Rabu, 03 Oktober 2018

Kajian Ilmiah MAHYAH

sebagai bentuk pengabdian kepada Agama dalam menyebarkan Islam yang Rahmatan Lil'Alamin, Majelis Hikmah Alawiyah dan BEMP Ilmu Agama Islam menginisiai bentuk kegiatan Diskusi Ilmiah bersama Syaikh Sami bin Jamaal Al Kuhaali (Hadramaut), Dr Abdul Fadhil, Habib Alwi bin Abdullah Alaydrus dan Habib Alwi bin Ahmad bin Syihabuddin dengan mengundang dosen-dosen prodi Ilmu Agama Islam serta Mahasiswa Universitas Negeri Jakarta. Namun sangat disayangkan nara sumber pertama Syaikh Sami bin Jamaal Al Kuhaali berhalangan hadir dikarenakan sakit.

Diskusi Ilmiah ini dilaksanakan Selasa, 2 Oktober 2018 mulai pukul 09.00-12.00 WIB di Gedung Ki Hajar Dewantara Lantai 9 Universitas Negeri Jakarta. kegiatan diawalai dengan sambutan sekaligus ucapan selamat datang dari Dr.

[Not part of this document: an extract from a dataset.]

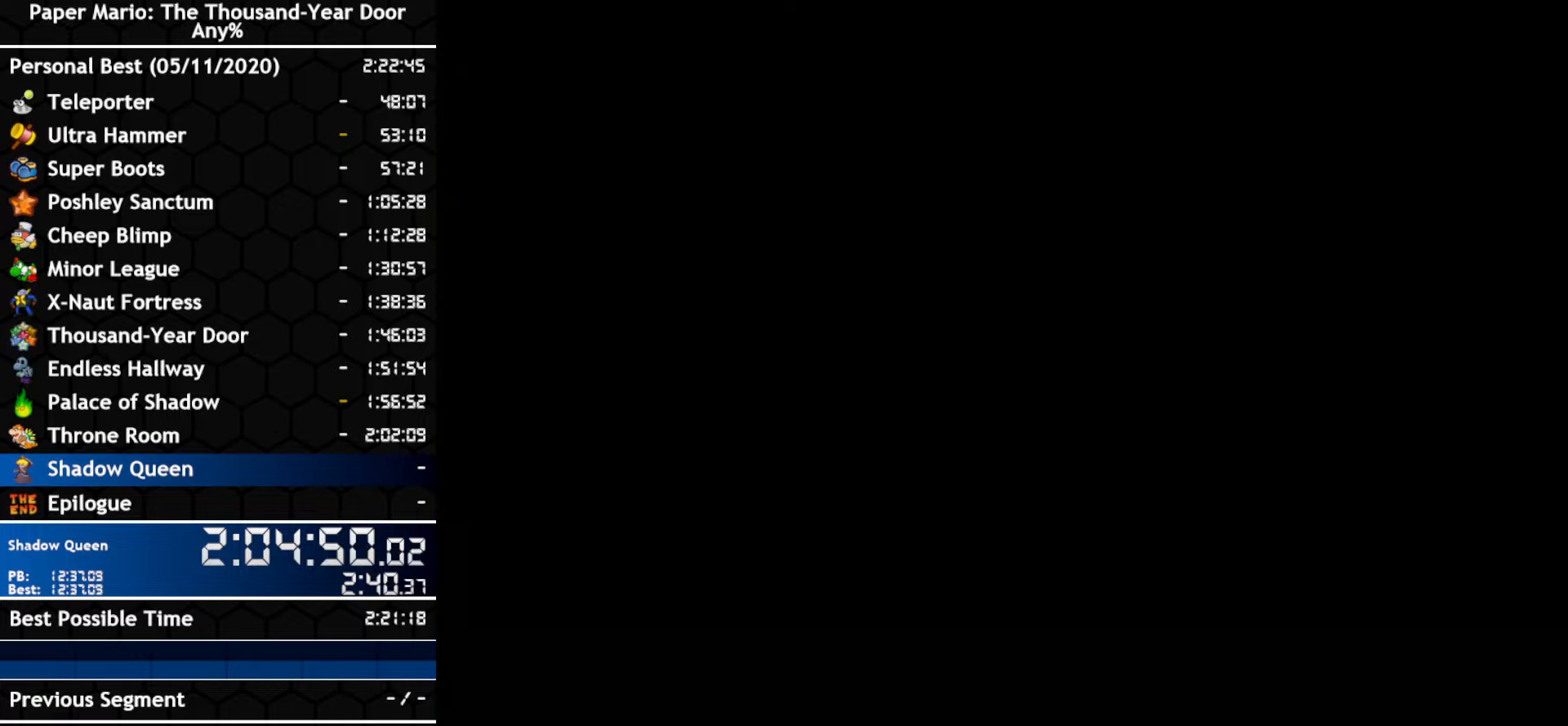
{"buttons": [], "left_stick": "center", "right_stick": "center", "events": []}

Umasih, M.Hum selaku Wakil Dekan satu Fakultas Ilmu Sosial UNJ beliau menyambut baik kegiatan diskusi ilmiah ini karena akan dapat bermanfaat terutama sebagai wawasan bagi Mahasiswa UNJ.

Materi diskusi pertama disampaikan oleh Dr Abdul Fadhil beliau menyampaikan proses masuknya Islam ke Indonesia yaitu dengan jalan damai, hal ini dibuktikan oleh teori Gujarat bahwa para pedagang Gujarat datang membawa agama Islam, sebagaimana cara pedagang menjajakan barang nya pasti dengan ramah dan penuh senyum bukan dengan sikap jutek terlebih lagi dengan kekerasan. selain itu sistem penyampaian ajaran pada saat itu dengan proses akulturasi budaya. segala budaya yang baik dipertahankan dan senantiasa menerima budaya yang lebih baik.
kemudian dalam isiannya Habib Alwi bin Ahmad bin Syihabuddin menyampaikan bahwa setiap manusia dituntut oleh Allah Subhanahu Wata'ala untuk memiliki ilmu  kemudian ilmu harus diamalkan dan dikerjakan dengan ikhlas disertai rasa berhati-hati dalam kehidupan dunia yang melalaikan dan sikap menjauhi segala perkara yang Syubhat karena jika seseorang itu memiliki ilmu akan terjauh dari sikap perbuatan ekstrim sebab ia mengerti dan faham akan fungsi agamanya. menurutnya orang yang berilmu bukanlah orang yang pandai beretorika dalam berbicara atau pandai berdebat melainkan orang yang berilmu adalah orang yang takut kepada Allah swt.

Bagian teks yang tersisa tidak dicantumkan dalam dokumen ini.